┌────────

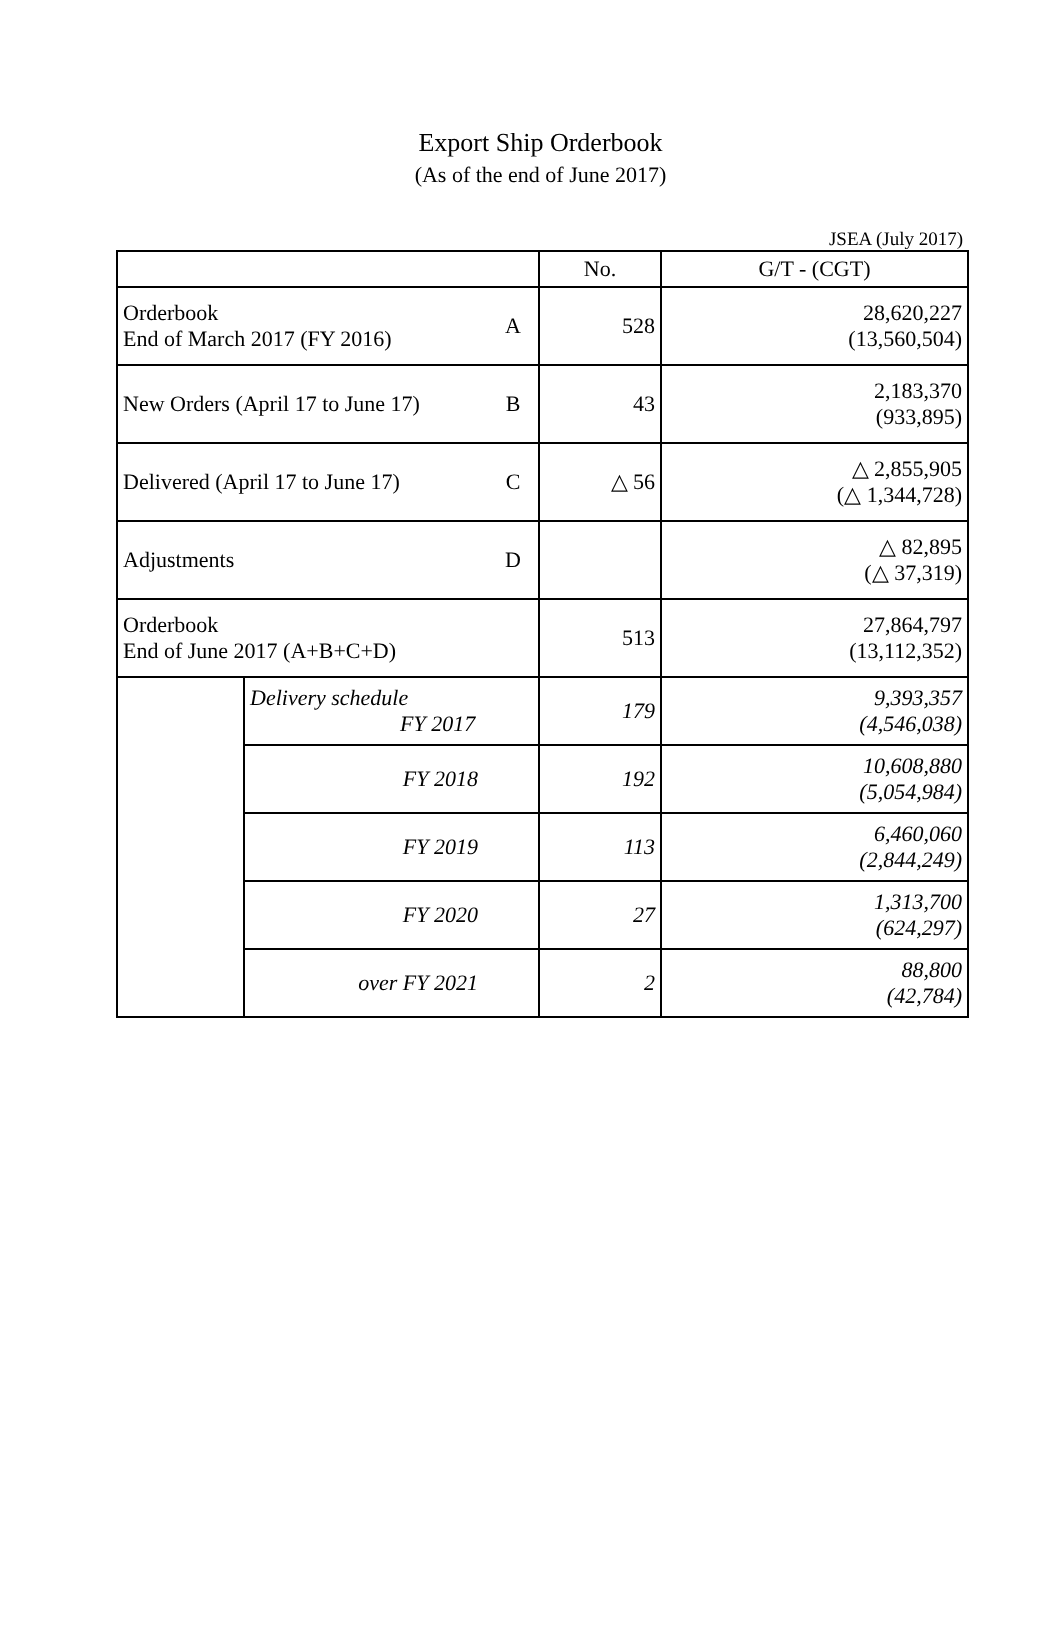Export Ship Orderbook
(As of the end of June 2017)
JSEA (July 2017)
| | | | No. | G/T - (CGT) |
| Orderbook End of March 2017 (FY 2016) | | A | 528 | 28,620,227 (13,560,504) |
| New Orders (April 17 to June 17) | | B | 43 | 2,183,370 (933,895) |
| Delivered (April 17 to June 17) | | C | △ 56 | △ 2,855,905 (△ 1,344,728) |
| Adjustments | | D | | △ 82,895 (△ 37,319) |
| Orderbook End of June 2017 (A+B+C+D) | | | 513 | 27,864,797 (13,112,352) |
| | Delivery schedule FY 2017 | | 179 | 9,393,357 (4,546,038) |
| | FY 2018 | | 192 | 10,608,880 (5,054,984) |
| | FY 2019 | | 113 | 6,460,060 (2,844,249) |
| | FY 2020 | | 27 | 1,313,700 (624,297) |
| | over FY 2021 | | 2 | 88,800 (42,784) |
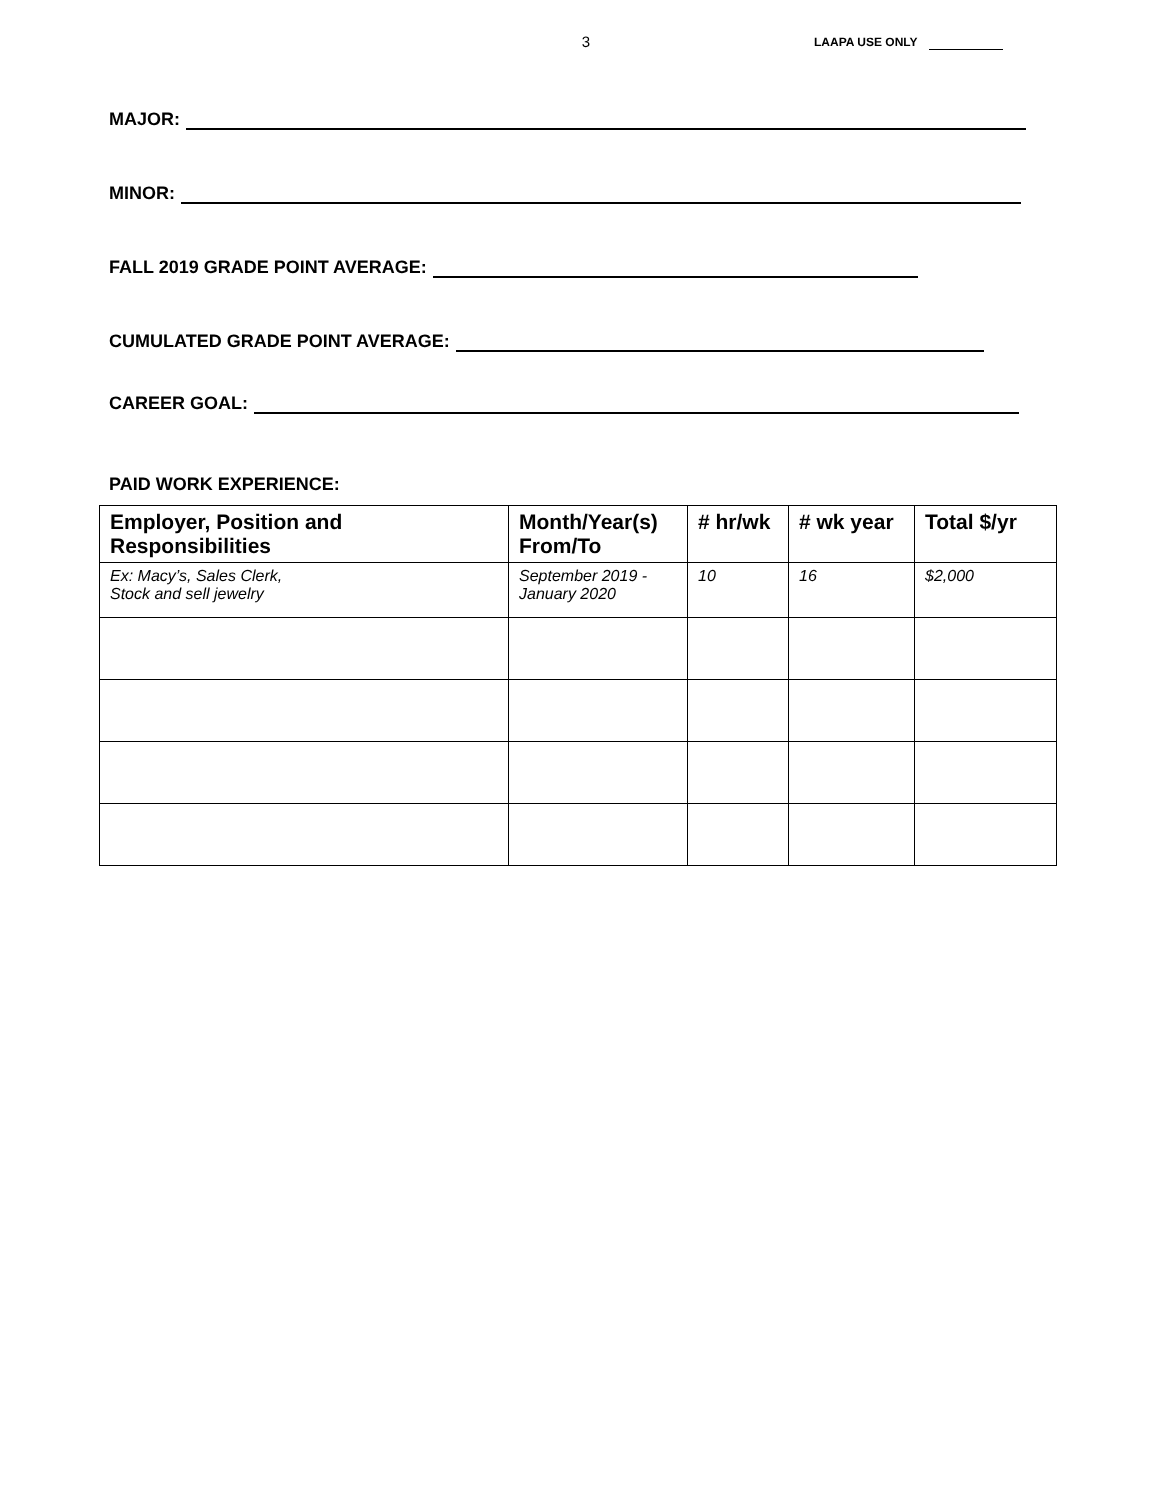3
LAAPA USE ONLY
MAJOR:
MINOR:
FALL 2019 GRADE POINT AVERAGE:
CUMULATED GRADE POINT AVERAGE:
CAREER GOAL:
PAID WORK EXPERIENCE:
| Employer, Position and Responsibilities | Month/Year(s) From/To | # hr/wk | # wk year | Total $/yr |
| --- | --- | --- | --- | --- |
| Ex: Macy’s, Sales Clerk, Stock and sell jewelry | September 2019 - January 2020 | 10 | 16 | $2,000 |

└────────

WHAT TO WORK ON — Each entry is to be given again exactly as it stands, with its pictures removed.

TASK RESULT —
Export Ship Orderbook
(As of the end of June 2017)
JSEA (July 2017)
| | | | No. | G/T - (CGT) |
| Orderbook End of March 2017 (FY 2016) | | A | 528 | 28,620,227 (13,560,504) |
| New Orders (April 17 to June 17) | | B | 43 | 2,183,370 (933,895) |
| Delivered (April 17 to June 17) | | C | △ 56 | △ 2,855,905 (△ 1,344,728) |
| Adjustments | | D | | △ 82,895 (△ 37,319) |
| Orderbook End of June 2017 (A+B+C+D) | | | 513 | 27,864,797 (13,112,352) |
| | Delivery schedule FY 2017 | | 179 | 9,393,357 (4,546,038) |
| | FY 2018 | | 192 | 10,608,880 (5,054,984) |
| | FY 2019 | | 113 | 6,460,060 (2,844,249) |
| | FY 2020 | | 27 | 1,313,700 (624,297) |
| | over FY 2021 | | 2 | 88,800 (42,784) |
3
LAAPA USE ONLY
MAJOR:
MINOR:
FALL 2019 GRADE POINT AVERAGE:
CUMULATED GRADE POINT AVERAGE:
CAREER GOAL:
PAID WORK EXPERIENCE:
| Employer, Position and Responsibilities | Month/Year(s) From/To | # hr/wk | # wk year | Total $/yr |
| --- | --- | --- | --- | --- |
| Ex: Macy’s, Sales Clerk, Stock and sell jewelry | September 2019 - January 2020 | 10 | 16 | $2,000 |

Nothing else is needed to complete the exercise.